In questa tragedia come nell’intera produzione tragica di Seneca ci sono aspetti che esprimono il gusto dell’orrido e del macabro e la violenza, come la descrizione particolareggiata e per certi versi compiaciuta di inquietanti riti magici e di fatti di sangue. Infatti si può rivedere in Medea una figura principalmente empia per il suo legame con il mondo della stregoneria e della magia nera, lei cui pratiche offendono il culto degli dei superi. C’è un passo nella tragedia dove Medea invoca le potenze del mondo sotterraneo, mentre fa bollire nel suo calderone ogni tipo di ingrediente magico, affinché si realizzi il suo desiderio di veder morta la propria rivale in amore.
Medea fa parte di quel gruppo di eroine caratterizzate da un immagine negativa, opposte alle donne esemplari per rettitudine. A lei, però, può essere accostata Didone. Didone era la regina di Cartagine, la quale si innamorò perdutamente di Enea ponendo al centro della sua esistenza i propri sentimenti. Quando l’eroe troiano l’abbandonò per andare in Italia a fondare Roma, lei si suicidò.

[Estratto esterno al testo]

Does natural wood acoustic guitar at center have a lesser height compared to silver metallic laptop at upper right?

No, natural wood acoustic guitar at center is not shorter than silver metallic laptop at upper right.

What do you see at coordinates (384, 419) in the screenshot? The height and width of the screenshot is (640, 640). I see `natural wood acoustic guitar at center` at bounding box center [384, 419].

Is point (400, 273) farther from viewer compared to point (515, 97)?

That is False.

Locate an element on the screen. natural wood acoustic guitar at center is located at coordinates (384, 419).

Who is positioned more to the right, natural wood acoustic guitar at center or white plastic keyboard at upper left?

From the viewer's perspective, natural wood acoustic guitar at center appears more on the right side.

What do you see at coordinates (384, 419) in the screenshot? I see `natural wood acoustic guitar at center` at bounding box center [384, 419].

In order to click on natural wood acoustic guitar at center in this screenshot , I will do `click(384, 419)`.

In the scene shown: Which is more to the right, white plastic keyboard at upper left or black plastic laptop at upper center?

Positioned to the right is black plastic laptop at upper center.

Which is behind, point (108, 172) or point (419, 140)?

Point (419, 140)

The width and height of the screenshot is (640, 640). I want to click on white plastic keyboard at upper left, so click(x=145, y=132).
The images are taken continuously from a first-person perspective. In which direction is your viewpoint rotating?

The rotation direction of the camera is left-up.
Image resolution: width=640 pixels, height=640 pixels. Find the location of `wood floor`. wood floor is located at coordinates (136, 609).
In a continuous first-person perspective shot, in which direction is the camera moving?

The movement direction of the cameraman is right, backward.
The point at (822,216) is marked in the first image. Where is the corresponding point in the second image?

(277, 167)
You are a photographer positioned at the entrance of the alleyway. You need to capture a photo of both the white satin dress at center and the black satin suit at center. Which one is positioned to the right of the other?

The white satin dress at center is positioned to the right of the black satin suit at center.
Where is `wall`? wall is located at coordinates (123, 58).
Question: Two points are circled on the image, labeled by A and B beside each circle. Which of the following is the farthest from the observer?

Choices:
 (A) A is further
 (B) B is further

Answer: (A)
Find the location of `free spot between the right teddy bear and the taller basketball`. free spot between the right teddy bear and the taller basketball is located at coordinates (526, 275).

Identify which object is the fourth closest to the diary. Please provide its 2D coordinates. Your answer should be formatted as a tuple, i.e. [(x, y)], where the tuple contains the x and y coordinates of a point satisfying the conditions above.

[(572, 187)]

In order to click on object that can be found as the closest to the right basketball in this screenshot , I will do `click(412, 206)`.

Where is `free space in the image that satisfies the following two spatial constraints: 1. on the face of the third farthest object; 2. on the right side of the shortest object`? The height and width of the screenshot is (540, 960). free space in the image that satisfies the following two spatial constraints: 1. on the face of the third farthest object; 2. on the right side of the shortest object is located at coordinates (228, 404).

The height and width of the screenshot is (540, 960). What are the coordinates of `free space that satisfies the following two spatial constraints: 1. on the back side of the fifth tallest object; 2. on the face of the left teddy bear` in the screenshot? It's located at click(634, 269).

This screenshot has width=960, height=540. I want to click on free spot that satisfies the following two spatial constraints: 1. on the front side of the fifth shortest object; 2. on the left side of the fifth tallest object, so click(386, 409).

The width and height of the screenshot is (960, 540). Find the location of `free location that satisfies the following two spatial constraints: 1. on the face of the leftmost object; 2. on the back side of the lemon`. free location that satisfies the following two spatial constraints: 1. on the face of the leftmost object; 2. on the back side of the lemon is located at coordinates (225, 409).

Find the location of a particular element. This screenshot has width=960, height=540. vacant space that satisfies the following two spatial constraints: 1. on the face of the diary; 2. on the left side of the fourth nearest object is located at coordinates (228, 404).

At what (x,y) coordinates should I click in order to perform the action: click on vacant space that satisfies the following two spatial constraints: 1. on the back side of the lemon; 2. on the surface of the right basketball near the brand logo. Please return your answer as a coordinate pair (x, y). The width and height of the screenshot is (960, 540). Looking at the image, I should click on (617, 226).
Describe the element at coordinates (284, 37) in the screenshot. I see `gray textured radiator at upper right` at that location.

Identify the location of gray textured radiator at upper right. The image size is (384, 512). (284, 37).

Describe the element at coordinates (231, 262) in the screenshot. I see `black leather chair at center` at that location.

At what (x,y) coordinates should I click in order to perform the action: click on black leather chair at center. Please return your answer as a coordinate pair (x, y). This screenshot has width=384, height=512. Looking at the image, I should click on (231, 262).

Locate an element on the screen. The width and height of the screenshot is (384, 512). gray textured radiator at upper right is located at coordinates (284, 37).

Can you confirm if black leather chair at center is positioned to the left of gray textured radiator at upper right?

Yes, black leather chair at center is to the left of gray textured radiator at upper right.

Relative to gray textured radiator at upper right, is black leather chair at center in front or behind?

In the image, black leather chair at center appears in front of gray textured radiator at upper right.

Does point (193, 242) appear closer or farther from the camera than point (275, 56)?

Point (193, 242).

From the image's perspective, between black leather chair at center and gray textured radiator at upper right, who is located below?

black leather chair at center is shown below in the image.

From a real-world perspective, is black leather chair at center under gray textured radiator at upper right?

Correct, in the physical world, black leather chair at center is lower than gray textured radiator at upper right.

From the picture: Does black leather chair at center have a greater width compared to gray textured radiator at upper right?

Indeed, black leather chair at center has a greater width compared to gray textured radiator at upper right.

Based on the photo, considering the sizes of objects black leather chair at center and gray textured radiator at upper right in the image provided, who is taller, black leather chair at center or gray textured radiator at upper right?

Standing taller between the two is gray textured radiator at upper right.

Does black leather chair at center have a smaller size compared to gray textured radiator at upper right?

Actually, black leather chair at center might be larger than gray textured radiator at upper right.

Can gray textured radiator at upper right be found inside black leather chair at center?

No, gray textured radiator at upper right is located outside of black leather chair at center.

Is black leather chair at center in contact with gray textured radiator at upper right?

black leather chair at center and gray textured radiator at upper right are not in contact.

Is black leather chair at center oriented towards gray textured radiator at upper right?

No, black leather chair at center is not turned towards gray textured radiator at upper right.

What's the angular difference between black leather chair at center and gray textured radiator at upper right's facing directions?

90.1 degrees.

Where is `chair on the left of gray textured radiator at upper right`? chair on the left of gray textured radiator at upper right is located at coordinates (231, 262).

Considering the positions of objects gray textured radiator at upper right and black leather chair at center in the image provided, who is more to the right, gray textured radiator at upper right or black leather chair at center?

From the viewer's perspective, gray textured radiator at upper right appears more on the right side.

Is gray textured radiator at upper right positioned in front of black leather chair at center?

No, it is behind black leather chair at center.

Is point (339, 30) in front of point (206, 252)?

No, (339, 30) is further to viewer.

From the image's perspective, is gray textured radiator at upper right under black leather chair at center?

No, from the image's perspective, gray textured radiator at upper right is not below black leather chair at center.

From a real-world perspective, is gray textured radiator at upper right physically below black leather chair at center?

La regina si era concessa all’amore come Medea, dimenticando i suoi doveri, ma riversò la propria delusione e il proprio rancore su se stessa ponendo fine alla sua stessa vita.
Medea è una figura molto ricorrente nella mitologia classica e ha influenzato la letteratura dei secoli successivi come la musica e la pittura per la sua complessità. Possiamo ricordare la MEDEA di Anouilh, la quale rappresenta una donna che sa piegarsi al dubbio e alla debolezza. Inoltre, l’autore apporta anche una modifica nel finale e approfondisce l’indagine sui rapporti uomo-donna. Medea è stata anche oggetto di rappresentazioni teatrali e di film. Infatti per i film si deve ricordare la “MEDEA” di Pier Paolo Pasolini.